=== Input ===

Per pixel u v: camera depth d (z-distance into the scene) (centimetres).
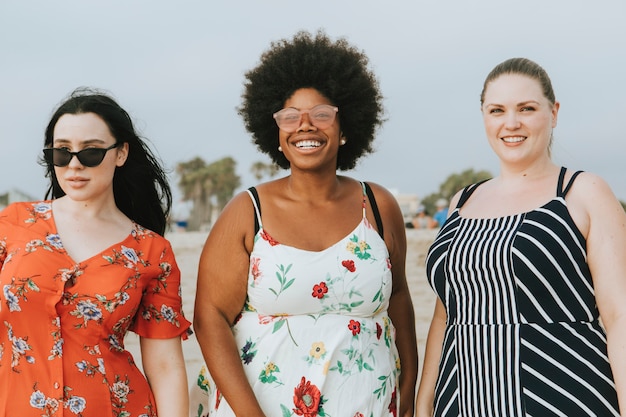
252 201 352
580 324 305
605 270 302
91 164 315
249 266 346
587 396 298
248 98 374
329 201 354
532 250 303
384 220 363
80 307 305
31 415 293
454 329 329
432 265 339
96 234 320
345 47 370
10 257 304
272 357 336
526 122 321
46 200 332
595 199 307
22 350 297
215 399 350
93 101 324
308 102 352
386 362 350
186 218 3156
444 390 330
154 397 332
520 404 301
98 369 305
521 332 305
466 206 346
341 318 340
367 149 392
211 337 344
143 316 334
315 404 331
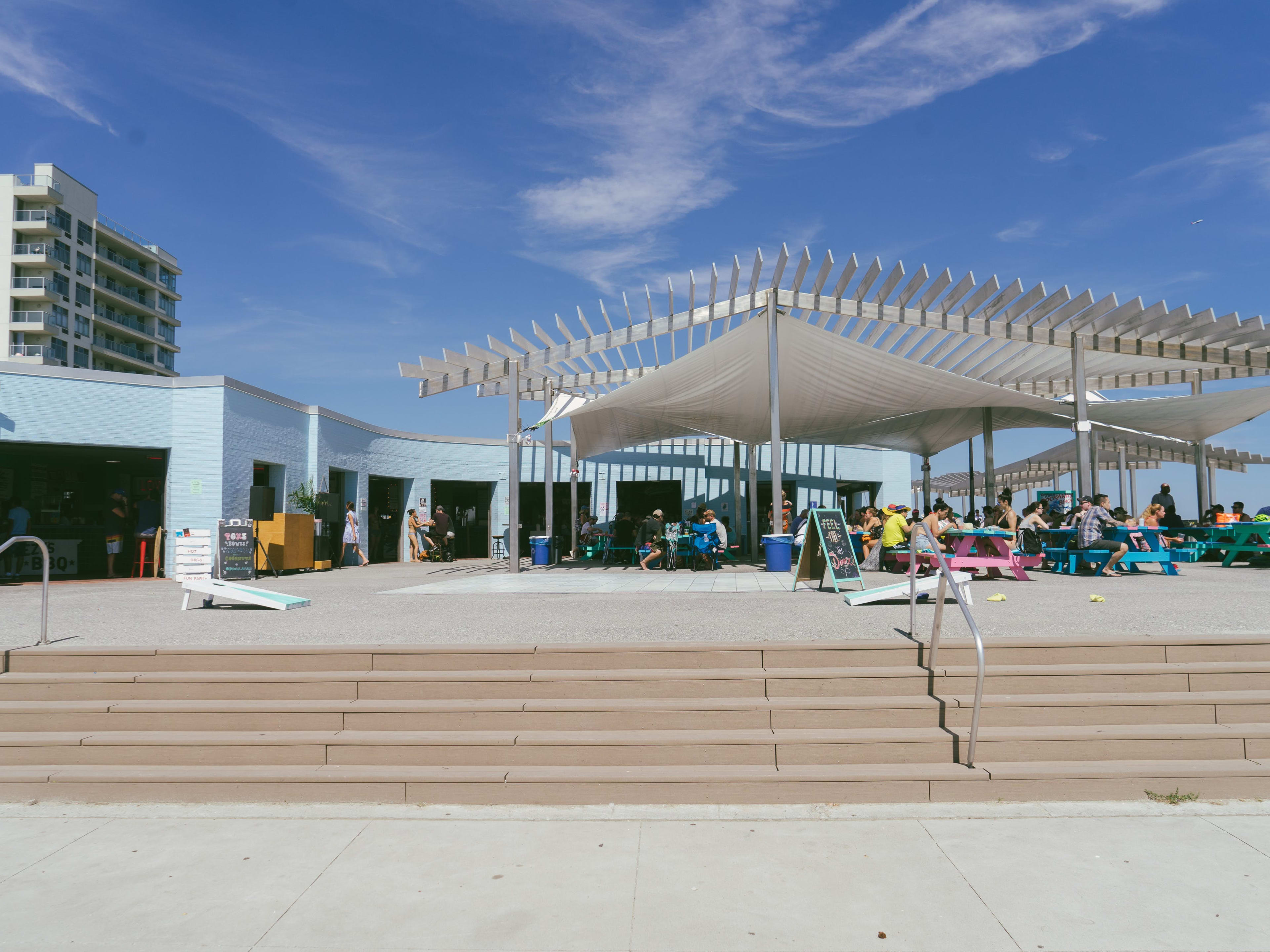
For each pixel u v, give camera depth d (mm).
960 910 3041
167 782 4363
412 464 23125
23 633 6309
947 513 13188
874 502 25125
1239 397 15359
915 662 5070
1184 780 4172
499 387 17375
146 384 15320
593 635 5762
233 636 6051
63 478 17281
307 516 17000
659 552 15203
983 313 13039
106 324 63000
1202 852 3541
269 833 3916
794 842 3711
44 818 4148
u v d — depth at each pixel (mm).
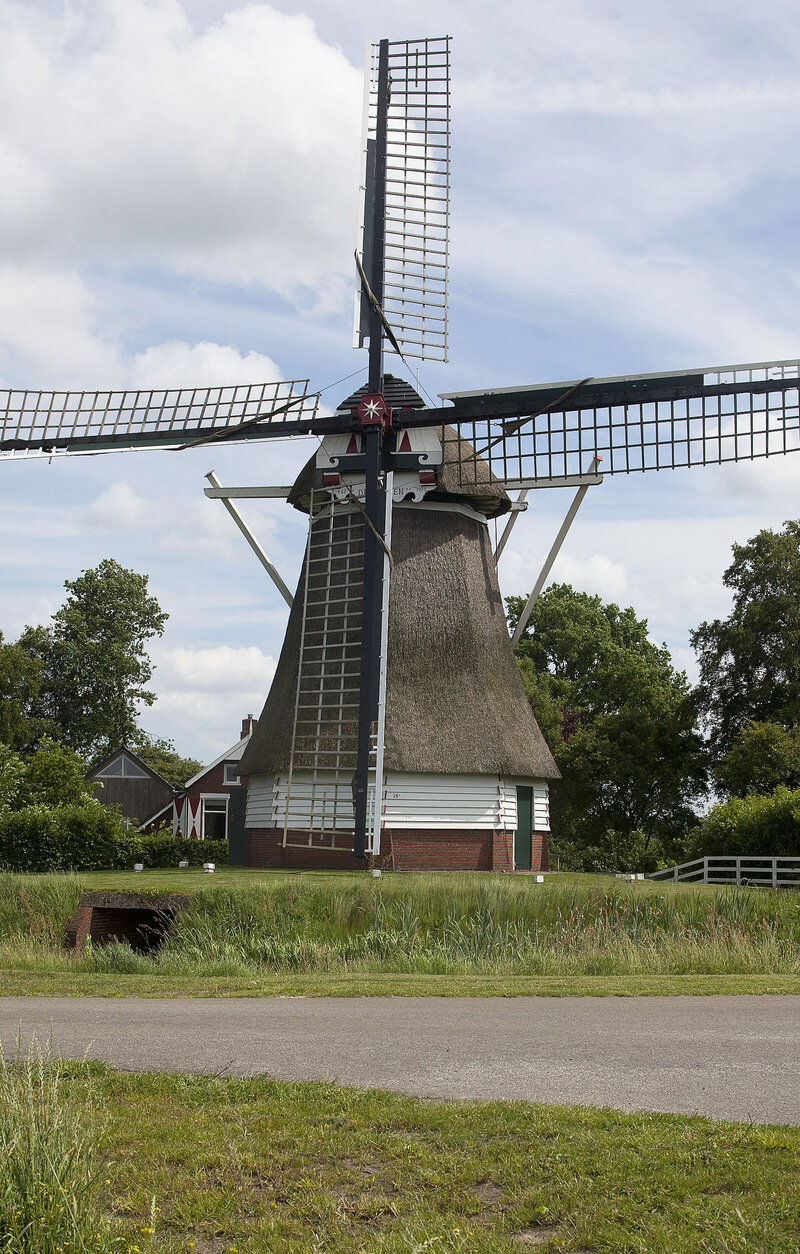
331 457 28125
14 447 29594
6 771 40125
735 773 42094
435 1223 5539
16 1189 5473
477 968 16625
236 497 29719
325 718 27234
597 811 52469
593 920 19641
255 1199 5973
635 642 66375
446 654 28094
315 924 19359
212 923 19203
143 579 70312
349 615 27438
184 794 50500
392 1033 10055
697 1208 5531
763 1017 10953
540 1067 8523
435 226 29500
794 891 21062
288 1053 9164
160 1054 9188
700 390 26438
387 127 29281
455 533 29406
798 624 45781
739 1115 7090
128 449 29359
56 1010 11859
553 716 54594
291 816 27359
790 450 26109
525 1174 6086
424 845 26703
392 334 28469
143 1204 5914
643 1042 9500
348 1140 6695
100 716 66375
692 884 23688
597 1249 5234
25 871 33188
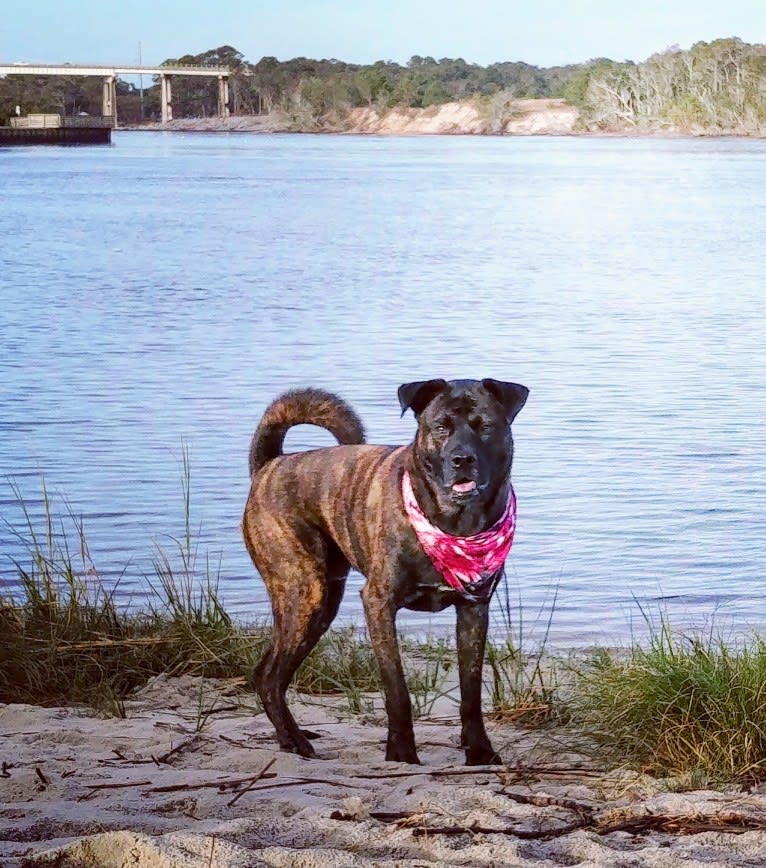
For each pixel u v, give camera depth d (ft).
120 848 13.79
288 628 20.13
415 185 285.64
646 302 96.17
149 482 42.01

===

Assignment
Compute the number of lines above that contain the string "give". Reply with that value only.

Result of the exercise
2